Tolerance Can Be Inherited
When the brain perceives drug abuse to be a permanent change in its environment, it prompts both ever-increased tolerance, but also can cause genetic change in response. That genetic change means that tolerance can be inherited.
Addiction researchers have found that alcoholics’ brains contain significantly fewer D2 dopamine receptors than normal drinkers. This suggested that alcohol abuse caused a defensive reaction to dopamine overstimulation: reducing the number of receptors available to dock with dopamine, the Reward System’s primary neurotransmitter. Shrinking the number of receptors makes the system less efficient, blunting drug-induced overstimulation. That’s the explanation for how tolerance develops.

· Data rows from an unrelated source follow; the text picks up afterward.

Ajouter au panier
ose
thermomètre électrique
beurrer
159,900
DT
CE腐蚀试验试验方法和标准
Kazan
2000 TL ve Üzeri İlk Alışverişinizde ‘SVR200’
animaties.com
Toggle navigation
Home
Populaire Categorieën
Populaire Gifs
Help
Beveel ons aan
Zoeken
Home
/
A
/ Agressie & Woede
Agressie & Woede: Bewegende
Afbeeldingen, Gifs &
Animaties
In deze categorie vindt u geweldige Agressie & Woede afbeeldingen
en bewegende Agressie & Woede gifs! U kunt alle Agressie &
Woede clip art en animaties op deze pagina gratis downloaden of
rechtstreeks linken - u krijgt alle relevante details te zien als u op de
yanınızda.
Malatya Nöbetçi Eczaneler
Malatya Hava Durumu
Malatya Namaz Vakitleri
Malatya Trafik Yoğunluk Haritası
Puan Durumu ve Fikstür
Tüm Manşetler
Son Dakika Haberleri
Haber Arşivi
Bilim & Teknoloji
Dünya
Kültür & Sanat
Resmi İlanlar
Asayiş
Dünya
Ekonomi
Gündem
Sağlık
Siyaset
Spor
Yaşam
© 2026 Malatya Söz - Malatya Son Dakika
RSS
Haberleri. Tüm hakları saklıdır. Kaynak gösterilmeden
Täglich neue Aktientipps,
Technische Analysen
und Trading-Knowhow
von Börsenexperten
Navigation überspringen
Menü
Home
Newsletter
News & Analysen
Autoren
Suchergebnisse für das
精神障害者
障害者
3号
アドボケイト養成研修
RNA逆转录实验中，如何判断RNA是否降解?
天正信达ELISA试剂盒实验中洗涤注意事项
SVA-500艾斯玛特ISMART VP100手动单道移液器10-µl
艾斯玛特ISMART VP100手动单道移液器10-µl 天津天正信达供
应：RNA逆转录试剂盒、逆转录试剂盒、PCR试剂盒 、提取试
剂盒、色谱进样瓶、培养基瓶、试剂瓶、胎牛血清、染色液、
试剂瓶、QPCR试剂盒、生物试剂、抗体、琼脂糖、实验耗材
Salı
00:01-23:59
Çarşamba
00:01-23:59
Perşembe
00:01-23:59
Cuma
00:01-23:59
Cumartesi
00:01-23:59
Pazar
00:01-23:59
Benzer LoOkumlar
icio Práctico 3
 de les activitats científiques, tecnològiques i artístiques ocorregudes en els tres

Subsequent experiments supported this hypothesis. Monkeys allowed to self-administer cocaine for a year had a 15-20% decrease in receptors. (Nine months after the monkeys stopped being given cocaine, three returned to normal, while two did not, indicating that for those two the change was permanent.1)Similarly, tests of former methamphetamine addicts and a control group who had not used the drug found that dopamine transporters in a part of the reward system were on average 24% lower in the users.2
However, later studies demonstrated that having fewer D2 receptors wasn’t only caused by drug abuse: it was found in rats who hadn’t been given any drugs. So-called “impulsive” rats had significantly fewer dopamine receptors than a less impulsive control group: they inherited it. They were also more likely to self-administer intravenous cocaine than normal rats, if given the chance.3
Subsequently, people were also found to have been born with this D2 difference. In other words, like the impulsive rats, they inherited the condition, indicating that their genetic code programmed fewer numbers of D2 receptors even though they hadn’t abused drugs.
Dr. Ernest P. Noble, a professor at UCLA, says people with this altered D2 genetic makeup experience life less intensely because the neurons in their Reward Systems are innately under-stimulated. They self-medicate to compensate, he says.4 These people describe their first drug-taking experience as filling a hole they’d always felt. They often reported the first time they felt normal was after their first drink or drug, Dr. Noble added.5 This is a direct echo of stories often heard at 12-Step meetings by people who used alcohol or drugs addictively right from the beginning of their use. (For more on this subject, click on Are Some People Born Addicts?)
Conversely, a genetic variation which elevates the numbers of D2 receptors provides protection against addiction even for those at high risk from other factors. In one study, the number of D2 receptors was compared between two groups of non-alcoholics: those with a family history of alcoholism and those without. (Researchers couldn’t study active alcoholics because, as noted, alcohol abuse itself causes a decrease in the number of D2 receptors). Members of the first group were considered at high risk of alcoholism but hadn’t succumbed to it and researchers wondered why. They found that this high-risk group had 10% more D2 receptors than their low-risk counterparts, which compensated for their higher risk. Personality tests revealed that “those individuals who had the highest level of dopamine D2 receptors were those who were extroverted and more motivated by positive rewards. This held true for both individuals with and without a family history of alcoholism.”6 In other words, people motivated by normal positive rewards don’t need the boost that drugs provide.
Thus, genetic makeup can have profound impacts on the risk of addiction. Some people, like those with genes that engineer fewer D2 receptors in their Reward Systems, are at higher risk. Those with the opposite genetic makeup,which produces greater numbers of D2 receptors, have lesser risk.
Treatments are currently being studied in animals to reverse D2-receptor deficiency in order to lessen the risk of addiction. For example, researchers delivered the D2 gene directly into the Reward System of rats who were bred to be heavy drinkers. They gave up drinking, experiencing an “alcoholism-quenching” effect, according to researcher Dr. Peter Thanos at the Brookhaven National Laboratory.7 Whether this type of gene therapy might work in humans has yet to be determined.